Toda nuestra biografía como homo sapiens se ha basado en la obtención de ganancias, sea en forma de especias, piedras o monedas. Creímos que tras la Segunda Guerra Mundial y su drama atómico que convirtió en un instante a 120.000 japoneses en ceniza, seríamos capaces de cambiar el chip. Pero para nuestro horror no fue así y desde ese seis de agosto de 1945 hemos combatido en 140 guerras con un saldo de 13 millones de muertos. En Vietnam, Corea, Somalia, Iraq, en Kosovo.

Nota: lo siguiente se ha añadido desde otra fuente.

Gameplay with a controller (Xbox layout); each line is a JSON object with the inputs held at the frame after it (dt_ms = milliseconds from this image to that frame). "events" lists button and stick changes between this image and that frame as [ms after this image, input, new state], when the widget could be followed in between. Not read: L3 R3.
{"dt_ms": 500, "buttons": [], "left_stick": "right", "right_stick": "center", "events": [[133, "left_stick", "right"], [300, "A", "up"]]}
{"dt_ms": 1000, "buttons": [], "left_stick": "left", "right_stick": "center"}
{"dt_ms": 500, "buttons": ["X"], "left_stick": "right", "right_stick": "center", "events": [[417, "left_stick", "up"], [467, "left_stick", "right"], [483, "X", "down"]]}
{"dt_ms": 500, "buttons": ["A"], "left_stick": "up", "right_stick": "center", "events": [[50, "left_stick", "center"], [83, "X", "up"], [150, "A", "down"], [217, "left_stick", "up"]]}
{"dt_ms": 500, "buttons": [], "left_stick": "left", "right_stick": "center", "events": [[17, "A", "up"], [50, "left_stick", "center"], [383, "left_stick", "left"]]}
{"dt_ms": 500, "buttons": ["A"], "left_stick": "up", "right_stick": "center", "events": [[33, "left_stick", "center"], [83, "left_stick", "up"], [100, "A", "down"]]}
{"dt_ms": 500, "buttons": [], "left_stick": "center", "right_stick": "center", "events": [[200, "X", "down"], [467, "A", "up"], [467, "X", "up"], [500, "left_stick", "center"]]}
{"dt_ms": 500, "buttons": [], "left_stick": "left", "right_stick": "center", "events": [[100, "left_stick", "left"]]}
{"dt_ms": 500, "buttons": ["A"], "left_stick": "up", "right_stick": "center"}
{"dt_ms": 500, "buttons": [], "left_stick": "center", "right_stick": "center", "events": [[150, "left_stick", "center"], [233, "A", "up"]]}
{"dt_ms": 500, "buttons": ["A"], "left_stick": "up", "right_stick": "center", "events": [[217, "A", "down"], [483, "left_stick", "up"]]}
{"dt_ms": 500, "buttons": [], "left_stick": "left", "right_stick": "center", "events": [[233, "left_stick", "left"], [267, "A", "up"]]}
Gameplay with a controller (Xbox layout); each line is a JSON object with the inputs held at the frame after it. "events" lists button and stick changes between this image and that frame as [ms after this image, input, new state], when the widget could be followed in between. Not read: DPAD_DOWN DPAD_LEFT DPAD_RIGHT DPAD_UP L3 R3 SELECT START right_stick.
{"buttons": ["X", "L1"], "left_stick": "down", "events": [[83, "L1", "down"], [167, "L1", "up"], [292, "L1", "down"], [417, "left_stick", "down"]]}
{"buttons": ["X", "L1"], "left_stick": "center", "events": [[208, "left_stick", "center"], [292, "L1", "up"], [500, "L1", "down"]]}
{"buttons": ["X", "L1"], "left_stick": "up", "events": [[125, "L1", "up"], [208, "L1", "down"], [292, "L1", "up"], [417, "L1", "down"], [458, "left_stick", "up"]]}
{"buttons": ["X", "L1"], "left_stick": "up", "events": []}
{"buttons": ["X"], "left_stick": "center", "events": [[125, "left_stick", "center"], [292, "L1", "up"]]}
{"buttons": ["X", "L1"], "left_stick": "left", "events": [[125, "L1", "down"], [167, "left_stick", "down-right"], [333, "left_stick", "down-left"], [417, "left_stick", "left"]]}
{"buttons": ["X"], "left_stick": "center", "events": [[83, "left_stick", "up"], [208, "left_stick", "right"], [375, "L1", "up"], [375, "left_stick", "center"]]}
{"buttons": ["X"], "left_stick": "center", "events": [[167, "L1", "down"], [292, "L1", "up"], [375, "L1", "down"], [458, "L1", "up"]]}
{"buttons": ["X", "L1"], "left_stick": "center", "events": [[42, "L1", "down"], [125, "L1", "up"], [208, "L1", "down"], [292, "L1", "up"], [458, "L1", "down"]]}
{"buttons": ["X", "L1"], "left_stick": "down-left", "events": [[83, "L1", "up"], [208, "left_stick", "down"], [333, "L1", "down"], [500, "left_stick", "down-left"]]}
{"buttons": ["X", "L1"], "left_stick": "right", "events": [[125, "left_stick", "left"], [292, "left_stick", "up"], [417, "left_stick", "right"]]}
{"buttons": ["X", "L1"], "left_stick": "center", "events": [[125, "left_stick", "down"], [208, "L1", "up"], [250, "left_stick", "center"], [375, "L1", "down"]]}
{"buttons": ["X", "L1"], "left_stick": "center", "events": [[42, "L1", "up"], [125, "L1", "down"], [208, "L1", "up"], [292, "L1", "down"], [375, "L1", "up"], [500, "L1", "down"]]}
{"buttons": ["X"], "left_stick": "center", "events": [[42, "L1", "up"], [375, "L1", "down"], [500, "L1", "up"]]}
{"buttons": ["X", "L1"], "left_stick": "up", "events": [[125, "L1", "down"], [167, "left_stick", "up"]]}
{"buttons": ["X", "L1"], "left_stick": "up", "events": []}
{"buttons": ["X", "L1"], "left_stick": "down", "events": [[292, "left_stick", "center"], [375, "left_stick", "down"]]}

El segundo motor de cambio ha sido siempre el avance tecnológico. La revolución que supuso el hacha de pedernal, la rueda, la imprenta, el globo, el motor de gasolina o internet han supuesto cambios radicales en todos los aspectos de las personas. El mundo cada vez se volvía más pequeño, más comprensible, más cómodo, más saludable. Sustituíamos con cada invento un "–ismo" y así cambiábamos de siglo con nuevas herramientas y nuevas filosofías acordes con los descubrimientos. Sin embargo, la moral, aquella que funciona como la voz de la conciencia, fue volviéndose cada vez más permeable a justificar que las cifras siguieran cuadrando hasta el punto de que un griego del siglo de Pericles era más consciente que cualquier habitante de este planeta de hoy.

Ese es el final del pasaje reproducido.